== What to do ==
Copy verbatim the block of lines in the entries below whose first line contains "Lens: 55.0° across" and whose last line contains "I'm hoping for". Leave out all other lines.

== Task material ==
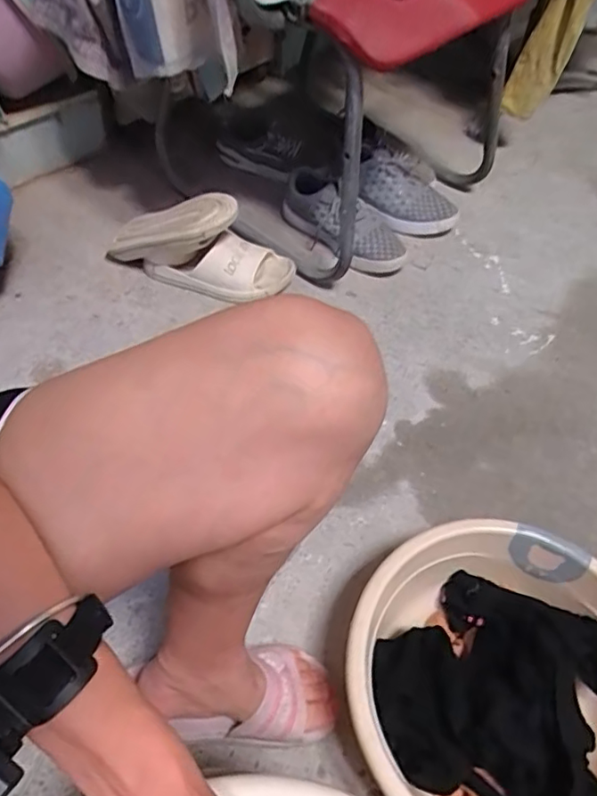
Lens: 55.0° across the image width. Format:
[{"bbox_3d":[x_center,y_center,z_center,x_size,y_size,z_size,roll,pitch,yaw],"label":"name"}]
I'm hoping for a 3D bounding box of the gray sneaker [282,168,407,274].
...
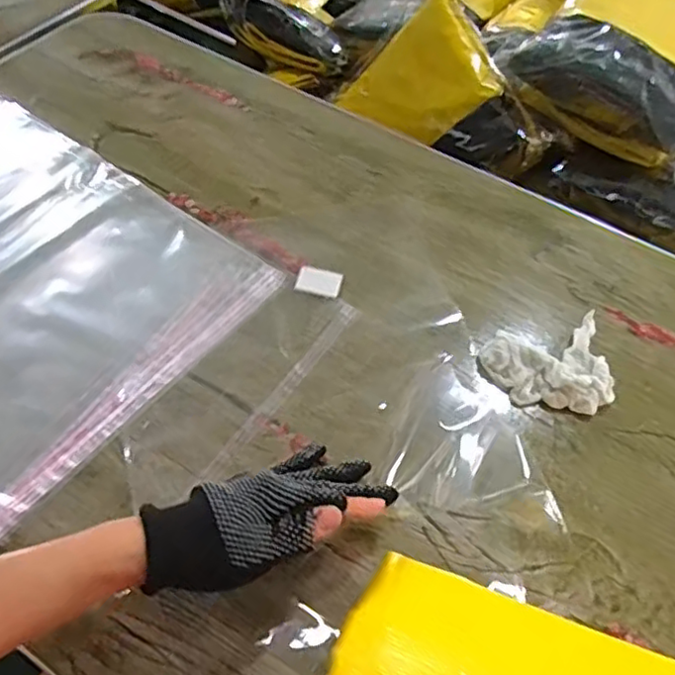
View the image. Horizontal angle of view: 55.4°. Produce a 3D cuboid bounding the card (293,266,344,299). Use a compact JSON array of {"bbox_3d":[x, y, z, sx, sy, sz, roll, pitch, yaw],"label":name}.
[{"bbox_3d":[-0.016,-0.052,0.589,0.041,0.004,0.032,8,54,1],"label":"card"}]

== Response area ==
Lens: 55.0° across the image width. Format:
[{"bbox_3d":[x_center,y_center,z_center,x_size,y_size,z_size,roll,pitch,yaw],"label":"name"}]
I'm hoping for a 3D bounding box of the gray sneaker [282,168,407,274].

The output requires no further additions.